Tuesday, June 12, 2007

Orthodox Alaska: A Theology of Mission


Sayo Ajiboye
DMin Overture I
May 2007
Orthodox Alaska: A Theology of Mission
By Michael Oleksa
252 pages

How can two world views live in harmony and seek to represent one wholesome perspective? This difficult thesis was what Orthodox Alaska asset out to show. It is a story that goes far back into the Pre-Christian past of the Alaskan people but is linked with the development of Orthodox Christianity in Russia; it was formed in the crucible of Valaam Mission which started in 1784 and it shows that how we do theology is critical to how faith spread and is acceptable across eons.
The assumption of the Orthodox Church is that Christianity must be incarnated into the community. The logos must become an acculturated reality and indigenous personality must be sanctified by a global faith. Christ must be all in all and God must be seen at work in every person and situation of the community and in his creation at large.

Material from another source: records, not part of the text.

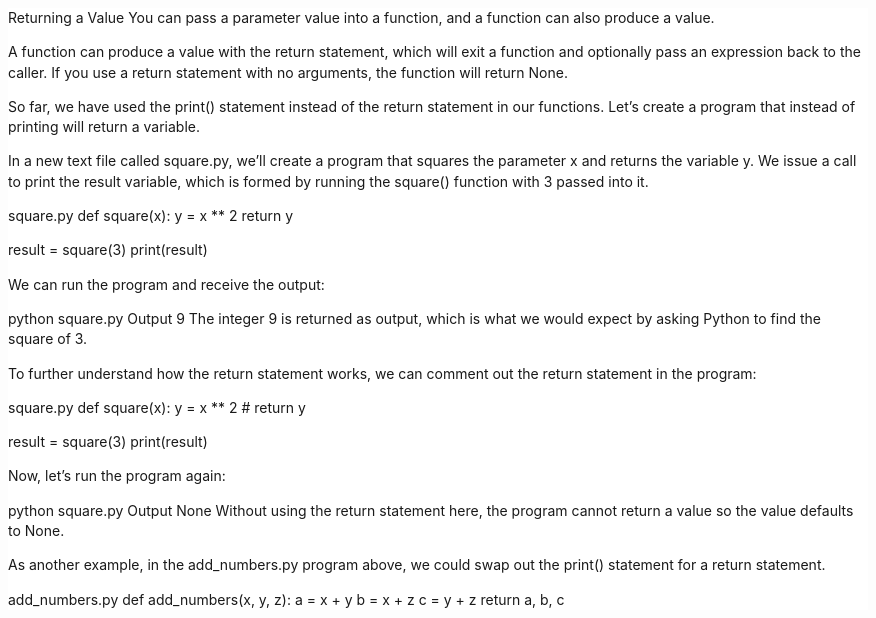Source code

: Returning a Value
You can pass a parameter value into a function, and a function can also produce a value.

A function can produce a value with the return statement, which will exit a function and optionally pass an expression back to the caller. If you use a return statement with no arguments, the function will return None.

So far, we have used the print() statement instead of the return statement in our functions. Let’s create a program that instead of printing will return a variable.

In a new text file called square.py, we’ll create a program that squares the parameter x and returns the variable y. We issue a call to print the result variable, which is formed by running the square() function with 3 passed into it.

square.py
def square(x):
    y = x ** 2
    return y

result = square(3)
print(result)

We can run the program and receive the output:

python square.py
Output
9
The integer 9 is returned as output, which is what we would expect by asking Python to find the square of 3.

To further understand how the return statement works, we can comment out the return statement in the program:

square.py
def square(x):
    y = x ** 2
    # return y

result = square(3)
print(result)

Now, let’s run the program again:

python square.py
Output
None
Without using the return statement here, the program cannot return a value so the value defaults to None.

As another example, in the add_numbers.py program above, we could swap out the print() statement for a return statement.

add_numbers.py
def add_numbers(x, y, z):
    a = x + y
    b = x + z
    c = y + z
    return a, b, c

Orthodox missionaries uniquely valued the “works of God” that preceded their coming to the Aleuts. Cosmic archetypes that govern the daily lives of the people found Christian parallels and mythologies and legends such as that on creation were easily assimilated. The missionary endeavor sought a wholesome faith. It stood with the people in their travails against the encroaching forces of commerce. Orthodox Church was unique in working with the people to fight economic exploitation and eek the preservation of the culture of the people.


Oleksa shows how Orthodox Christianity became truly indigenous and chose to be expressed through local mediums and mores. Oleksa shows how secularism is tearing apart what missionary agents sort to protect. The homogenization of peoples, the loss of local languages and cultures due to misconceived modernizing intents. These intents could be in form of the attempt of the government officials in the nineteenth century to “civilize the native (Christian!) population and destroy native cultures or it could be in form of the twentieth century dependency systems that requires homogenization of a people before they can be given access; all of these has the result of destroying the essence of what the people are and the orthodox Church according to Oleska stood against them.


Oleksa’s missiology and theology was presented through history. Modern Christian history has been very unkind in its interpretation of African Cultural values. The most challenging aspect – however – is the tendency of the Average evangelical leader to accept an uncritical interpretation of African culture as moderated by European missionary/colonialist. Most of sub Saharan Africa did not benefit from a sensitive treatment of their stories and it has carried on till today. Even alluding to the possibility of a “redemptive analogy” in the African Evangelical Christian Church will most probably cause the people to lead me out unto a high cliff like the crowd at the Synagogue in Nazareth did to Jesus.


Yet in the African story are a lot of these analogies. My own Yoruba tradition of South Western Nigeria gives me many of such analogies. We will easily agree with Oleska’s summary of the Orthodox position that “Nature is not God but it reveals Him” and that “matter is not the opposite but the Icon of the spirit” and further that “the cosmos participates in the Prototype without exhausting Him.” These are uniquely pre-Christian Yoruba thoughts but do I dare however to face the church and talk about these realities? Oduduwa the father of the Yoruba people is a redemptive archetype, Moremi, Oluorogbo and the whole Ela story is so similar to the deeds of Christ as to beg strong comparison, our ancient religious poems the Ifa Corpuscles and the stories of the God have such strong redemptive realities embedded in them that one wonders – why didn’t Oleska’s crowd come first to Africa? Why was it Presbyterian and Roman Catholic White fathers? To understand theology from a platform of clear anthropology, to respect a people’s story before judging its content, -to refuse the “label and trash” syndrome that surrounded the Western Mission Agents general tendency to interact with African stories would have been so redemptive in itself. It seems however that we are a hundred and fifty years late.

1 comment:

Steve Hayes said...

I'm glad to see that others are reading that book - one of the best books on Orthodox missiology today.